WILLMAR, MINN. – Owners of Mooney aircraft can now have their leaky fuel tanks repaired with a unique process developed by former Willmar Air Service owner, Bruce Jaeger, and one of his technicians, Paul Beck.
A “weep’’ is the smallest of four types of leaks that if not repaired can lead to a large leak that renders the plane no longer airworthy. Leaky fuel tanks are not unique to Mooneys, but certain conditions such as leaving the plane in a hot environment, leaving tanks empty or dry, and stress from landings cause older sealant to become less flexible and result in leakage.
Beck and Jaeger began investigating the chemical process in 2000. They found a chemical that worked and developed the equipment to perform the process. The old sealant in the fuel tank of the aircraft is removed with a chemical stripper that is sprayed into the tank that strips the old sealant down to bare metal. The tank is then washed, dried and resealed.
The process replaces the task of scraping out the old sealant by hand. The task is more difficult because Mooney fuel tanks are part of the airplane’s structure and cannot be removed. Access to the tanks is gained by removing panels from the underside of the wing.

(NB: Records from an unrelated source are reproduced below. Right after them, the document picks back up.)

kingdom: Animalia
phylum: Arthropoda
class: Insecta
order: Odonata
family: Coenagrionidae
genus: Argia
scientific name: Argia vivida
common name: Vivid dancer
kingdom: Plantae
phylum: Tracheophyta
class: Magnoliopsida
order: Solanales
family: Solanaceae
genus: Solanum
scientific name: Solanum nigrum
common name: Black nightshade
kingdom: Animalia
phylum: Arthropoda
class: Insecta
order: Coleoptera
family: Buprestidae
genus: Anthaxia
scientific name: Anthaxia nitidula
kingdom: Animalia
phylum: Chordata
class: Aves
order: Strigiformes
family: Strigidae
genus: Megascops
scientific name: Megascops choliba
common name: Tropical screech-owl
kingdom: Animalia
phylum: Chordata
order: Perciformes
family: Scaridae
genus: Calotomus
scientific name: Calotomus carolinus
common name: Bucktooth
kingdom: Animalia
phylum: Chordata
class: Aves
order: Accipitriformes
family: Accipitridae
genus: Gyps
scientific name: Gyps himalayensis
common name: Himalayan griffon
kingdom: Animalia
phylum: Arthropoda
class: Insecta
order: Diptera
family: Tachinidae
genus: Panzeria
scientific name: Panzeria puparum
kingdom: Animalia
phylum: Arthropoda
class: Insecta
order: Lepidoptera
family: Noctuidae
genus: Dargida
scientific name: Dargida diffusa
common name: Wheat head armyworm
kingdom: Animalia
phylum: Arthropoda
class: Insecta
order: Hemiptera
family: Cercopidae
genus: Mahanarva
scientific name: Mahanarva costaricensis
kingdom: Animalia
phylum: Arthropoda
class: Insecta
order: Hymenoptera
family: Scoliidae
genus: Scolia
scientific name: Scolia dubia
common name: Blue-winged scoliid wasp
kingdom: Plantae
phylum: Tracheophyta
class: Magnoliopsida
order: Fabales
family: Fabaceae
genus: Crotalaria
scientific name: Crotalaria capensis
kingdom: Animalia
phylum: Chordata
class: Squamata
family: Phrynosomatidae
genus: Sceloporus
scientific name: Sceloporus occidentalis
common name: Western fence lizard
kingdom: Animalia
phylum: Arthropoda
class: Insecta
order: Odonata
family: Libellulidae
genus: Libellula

Jaeger sold Willmar Air Service to Brian Negen in 2008, who renamed the company “Maximum Cruise Aviation.” Negen sold the fuel tank repair business to Paul Beck in 2010, which is called “Weep No More.”
Although Mooney aircraft are currently not being built, there are more than 10,000 Mooney airplanes worldwide, including 6,000 in the United States. That means plenty of business for Weep No More. Beck has already expanded to Europe with a maintenance facility in Amsterdam, The Netherlands.